Par ailleurs, il échet de préciser que les créanciers sont des personnes physiques qui justifient avoir dû initier une action en justice à l’encontre de la société HYBRID MOTORS GROUP pour l’obtention de la résolution de la vente d’un véhicule automobile acquis auprès de ladite société, cette dernière ayant d’ailleurs été condamnée à des dommages-intérêts pour résistance abusive.
Ainsi, la société demanderesse ne verse aux débats aucun élément relatif à sa situation financière, hormis une attestation établie par un expert-comptable se fondant sur des documents fournis et établis par ses soins, aucun bilan comptable, aucun compte de résultat, aucun relevé bancaire, aucune facture, permettant d’apprécier sa situation financière actuelle et la réalité des difficultés financières mentionnées.
Dès lors, la seule attestation précédemment analysée, sans aucun autre élément relatif à la situation financière et économique de la société ne permet pas d’identifier la réalité de la situation financière actuelle de la société demanderesse et ne permet pas de caractériser l’impossibilité de cette dernière à régler l’intégralité de sa dette en une seule fois auprès de Madame [G] [U] et de Monsieur [A] [B], ni sa capacité financière à s’acquitter de sa dette dans les délais sollicités.
En conséquence, il convient de débouter la société HYBRID MOTORS GROUP de sa demande de délais de paiement et de ses demandes subséquentes.
Sur les autres demandes
En application des articles 696 et 700 du code de procédure civile, la partie perdante est condamnée aux dépens et à payer à l’autre partie une somme que le juge détermine, au titre des frais exposés et non compris dans les dépens.

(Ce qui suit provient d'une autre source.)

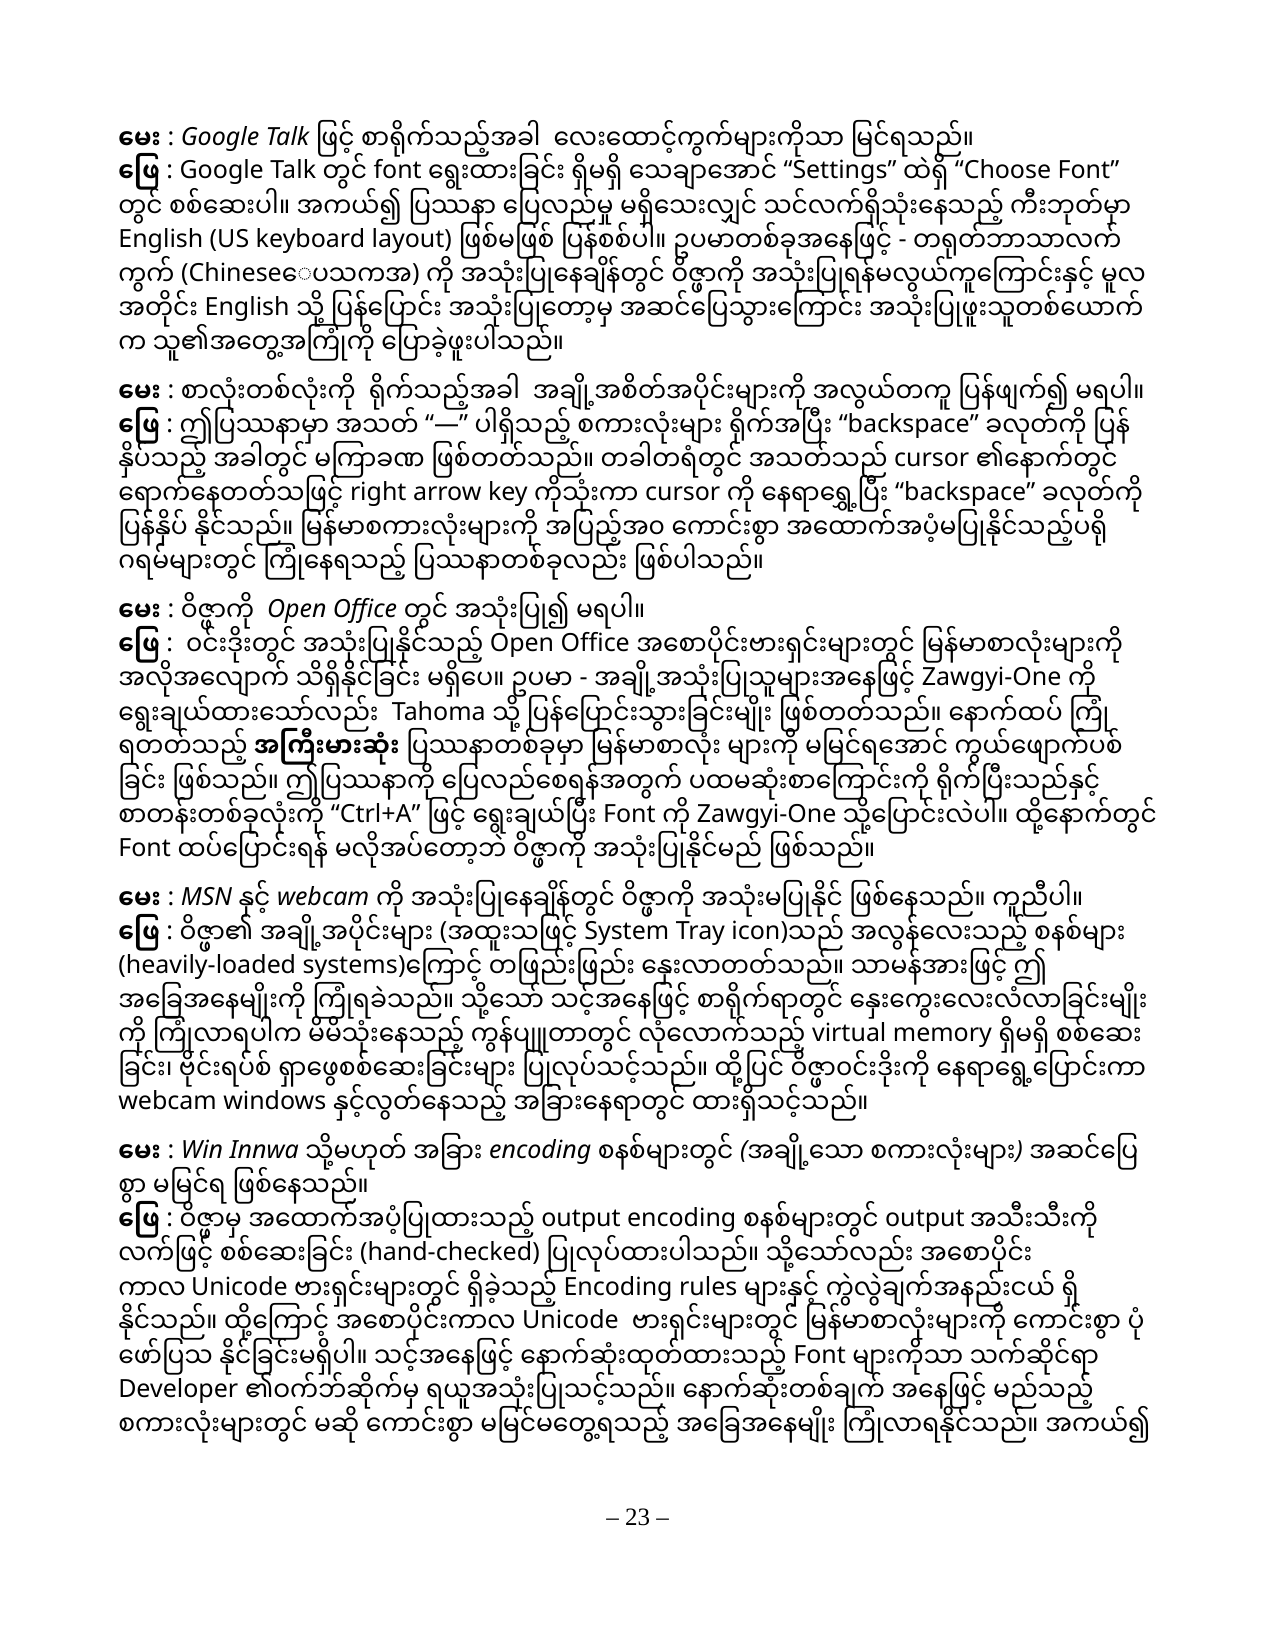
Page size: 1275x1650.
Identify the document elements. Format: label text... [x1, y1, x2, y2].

text ဖြေ : ဤပြဿနာမှာ အသတ် “—္” ပါရှိသည့် စကားလုံးများ ရိုက်အပြီး “backspace” ခလုတ်ကို ပြန်နှိပ်သည့် အခါတွင် မကြာခဏ ဖြစ်တတ်သည်။ တခါတရံတွင် အသတ်သည် cursor ၏နောက်တွင် ရောက်နေတတ်သဖြင့် right arrow key ကိုသုံးကာ cursor ကို နေရာရွှေ့ပြီး “backspace” ခလုတ်ကို ပြန်နှိပ် နိုင်သည်။ မြန်မာစကားလုံးများကို အပြည့်အ၀ ကောင်းစွာ အထောက်အပံ့မပြုနိုင်သည့်ပရိုဂရမ်များတွင် ကြုံနေရသည့် ပြဿနာတစ်ခုလည်း ဖြစ်ပါသည်။ [118, 406, 1157, 576]
text မေး : ဝိဇ္ဖာကို Open Office တွင် အသုံးပြု၍ မရပါ။ [118, 591, 1157, 625]
text မေး : Win Innwa သို့မဟုတ် အခြား encoding စနစ်များတွင် (အချို့သော စကားလုံးများ) အဆင်ပြေစွာ မမြင်ရ ဖြစ်နေသည်။ [118, 1132, 1157, 1200]
text မေး : MSN နှင့် webcam ကို အသုံးပြုနေချိန်တွင် ဝိဇ္ဖာကို အသုံးမပြုနိုင် ဖြစ်နေသည်။ ကူညီပါ။ [118, 878, 1157, 912]
text ဖြေ : Google Talk တွင် font ရွေးထားခြင်း ရှိမရှိ သေချာအောင် “Settings” ထဲရှိ “Choose Font” တွင် စစ်ဆေးပါ။ အကယ်၍ ပြဿနာ ပြေလည်မှု မရှိသေးလျှင် သင်လက်ရှိသုံးနေသည့် ကီးဘုတ်မှာ English (US keyboard layout) ဖြစ်မဖြစ် ပြန်စစ်ပါ။ ဥပမာတစ်ခုအနေဖြင့် - တရုတ်ဘာသာလက်ကွက် (Chineseေပသကအ) ကို အသုံးပြုနေချိန်တွင် ဝိဇ္ဖာကို အသုံးပြုရန်မလွယ်ကူကြောင်းနှင့် မူလအတိုင်း English သို့ ပြန်ပြောင်း အသုံးပြုတော့မှ အဆင်ပြေသွားကြောင်း အသုံးပြုဖူးသူတစ်ယောက်က သူ၏အတွေ့အကြုံကို ပြောခဲ့ဖူးပါသည်။ [118, 152, 1157, 357]
text ဖြေ : ၀င်းဒိုးတွင် အသုံးပြုနိုင်သည့် Open Office အစောပိုင်းဗားရှင်းများတွင် မြန်မာစာလုံးများကို အလိုအလျောက် သိရှိနိုင်ခြင်း မရှိပေ။ ဥပမာ - အချို့အသုံးပြုသူများအနေဖြင့် Zawgyi-One ကိုရွေးချယ်ထားသော်လည်း Tahoma သို့ ပြန်ပြောင်းသွားခြင်းမျိုး ဖြစ်တတ်သည်။ နောက်ထပ် ကြုံရတတ်သည့် အကြီးမားဆုံး ပြဿနာတစ်ခုမှာ မြန်မာစာလုံး များကို မမြင်ရအောင် ကွယ်ဖျောက်ပစ်ခြင်း ဖြစ်သည်။ ဤပြဿနာကို ပြေလည်စေရန်အတွက် ပထမဆုံးစာကြောင်းကို ရိုက်ပြီးသည်နှင့် စာတန်းတစ်ခုလုံးကို “Ctrl+A” ဖြင့် ရွေးချယ်ပြီး Font ကို Zawgyi-One သို့ပြောင်းလဲပါ။ ထို့နောက်တွင် Font ထပ်ပြောင်းရန် မလိုအပ်တော့ဘဲ ဝိဇ္ဖာကို အသုံးပြုနိုင်မည် ဖြစ်သည်။ [118, 625, 1157, 863]
text ဖြေ : ဝိဇ္ဖာ၏ အချို့အပိုင်းများ (အထူးသဖြင့် System Tray icon)သည် အလွန်လေးသည့် စနစ်များ (heavily-loaded systems)ကြောင့် တဖြည်းဖြည်း နှေးလာတတ်သည်။ သာမန်အားဖြင့် ဤအခြေအနေမျိုးကို ကြုံရခဲသည်။ သို့သော် သင့်အနေဖြင့် စာရိုက်ရာတွင် နှေးကွေးလေးလံလာခြင်းမျိုးကို ကြုံလာရပါက မိမိသုံးနေသည့် ကွန်ပျူတာတွင် လုံလောက်သည့် virtual memory ရှိမရှိ စစ်ဆေးခြင်း၊ ဗိုင်းရပ်စ် ရှာဖွေစစ်ဆေးခြင်းများ ပြုလုပ်သင့်သည်။ ထို့ပြင် ဝိဇ္ဖာ၀င်းဒိုးကို နေရာရွေ့ပြောင်းကာ webcam windows နှင့်လွတ်နေသည့် အခြားနေရာတွင် ထားရှိသင့်သည်။ [118, 912, 1157, 1117]
text မေး : စာလုံးတစ်လုံးကို ရိုက်သည့်အခါ အချို့အစိတ်အပိုင်းများကို အလွယ်တကူ ပြန်ဖျက်၍ မရပါ။ [118, 372, 1157, 406]
text မေး : Google Talk ဖြင့် စာရိုက်သည့်အခါ လေးထောင့်ကွက်များကိုသာ မြင်ရသည်။ [118, 118, 1157, 152]
text ဖြေ : ဝိဇ္ဖာမှ အထောက်အပံ့ပြုထားသည့် output encoding စနစ်များတွင် outputအသီးသီးကို လက်ဖြင့် စစ်ဆေးခြင်း (hand-checked) ပြုလုပ်ထားပါသည်။ သို့သော်လည်း အစောပိုင်းကာလUnicode ဗားရှင်းများတွင် ရှိခဲ့သည့် Encoding rules များနှင့် ကွဲလွဲချက်အနည်းငယ် ရှိနိုင်သည်။ ထို့ကြောင့် အစောပိုင်းကာလ Unicode ဗားရှင်းများတွင် မြန်မာစာလုံးများကို ကောင်းစွာ ပုံဖော်ပြသ နိုင်ခြင်းမရှိပါ။ သင့်အနေဖြင့် နောက်ဆုံးထုတ်ထားသည့် Font များကိုသာ သက်ဆိုင်ရာ Developer ၏ဝက်ဘ်ဆိုက်မှ ရယူအသုံးပြုသင့်သည်။ နောက်ဆုံးတစ်ချက် အနေဖြင့် မည်သည့် စကားလုံးများတွင် မဆို ကောင်းစွာ မမြင်မတွေ့ရသည့် အခြေအနေမျိုး ကြုံလာရနိုင်သည်။ အကယ်၍ [118, 1200, 1157, 1438]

Le juge tient compte de l’équité ou de la situation économique de la partie condamnée.
La société HYBRID MOTORS GROUP, qui succombe, supportera les dépens de l’instance et sera déboutée de sa demande d’indemnité de procédure fondée sur l’article 700 du code de procédure civile.
Supportant les dépens, la société HYBRID MOTORS GROUP sera condamnée à payer à Monsieur [A] [B] et à Madame [G] [U] la somme de 1 500 € au titre de l’article 700 du code de procédure civile.

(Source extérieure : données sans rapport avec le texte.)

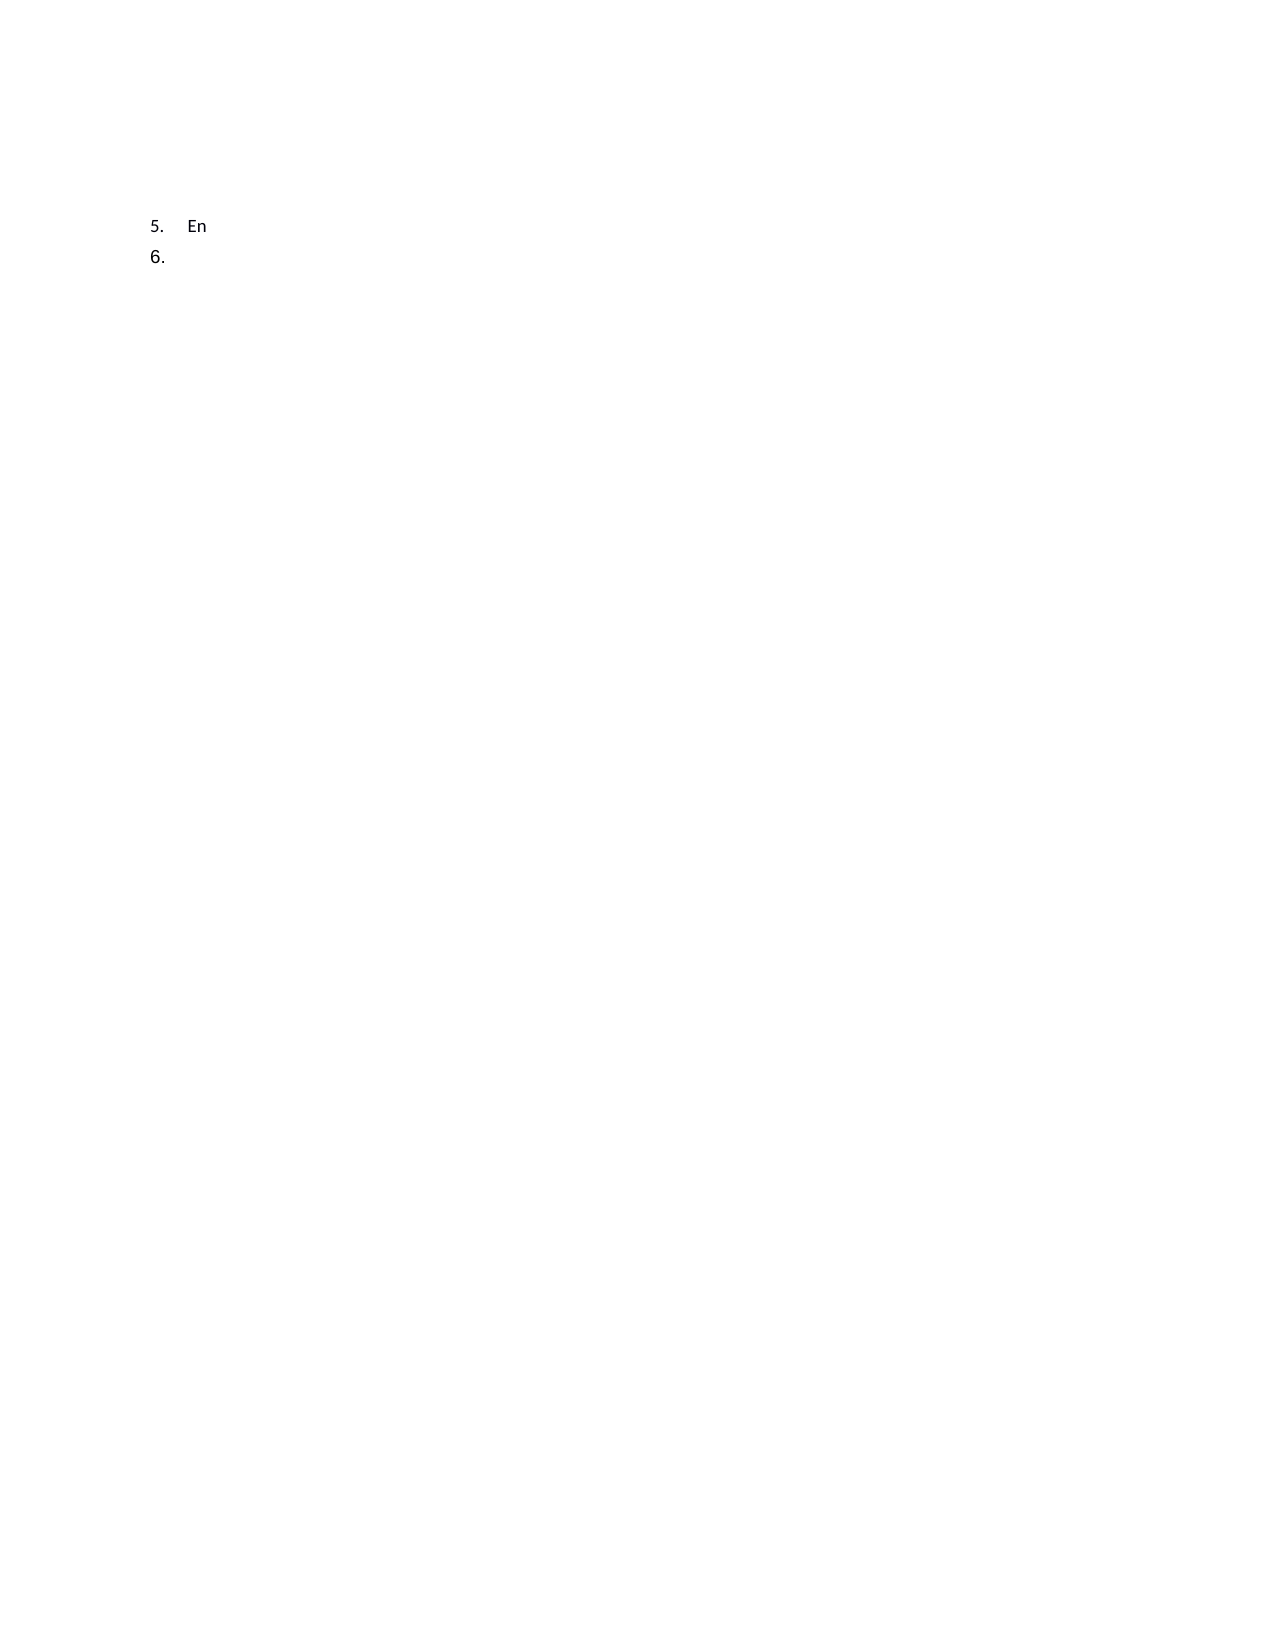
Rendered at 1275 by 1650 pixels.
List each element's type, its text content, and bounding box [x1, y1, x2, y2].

list En [150, 214, 1125, 237]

Il sera rappelé que la présente décision est exécutoire de plein droit.
PAR CES MOTIFS
LE JUGE DE L’EXÉCUTION, statuant publiquement, par jugement mis à disposition au greffe, contradictoire et rendu en premier ressort,
Déboute la société HYBRID MOTORS GROUP de sa demande de délais de paiement et de ses demandes subséquentes ;
Déboute la société HYBRID MOTORS GROUP de sa demande formée au titre des dispositions de l’article 700 du code de procédure civile ;
Condamne la société HYBRID MOTORS GROUP à payer à Madame [G] [U] et à Monsieur [A] [B] la somme de 1 500 € (MILLE CINQ CENT EUROS) en application de l’article 700 du code de procédure civile ;
Condamne la société HYBRID MOTORS GROUP aux dépens ;
Rappelle que les décisions du juge de l’exécution bénéficient de l’exécution provisoire de droit.
En foi de quoi, le présent jugement a été signé aux jour et lieu susdits par le greffier et le juge de l’exécution.
Le greffier Le juge de l’exécution
En conséquence, la République française mande et ordonne à tous huissiers de justice, sur ce requis, de mettre ladite décision à exécution, aux procureurs généraux et aux procureurs de la République près les tribunaux judiciaires d’y tenir la main, à tous commandants et officiers de la force publique de prêter main-forte lorsqu’ils en seront légalement requis.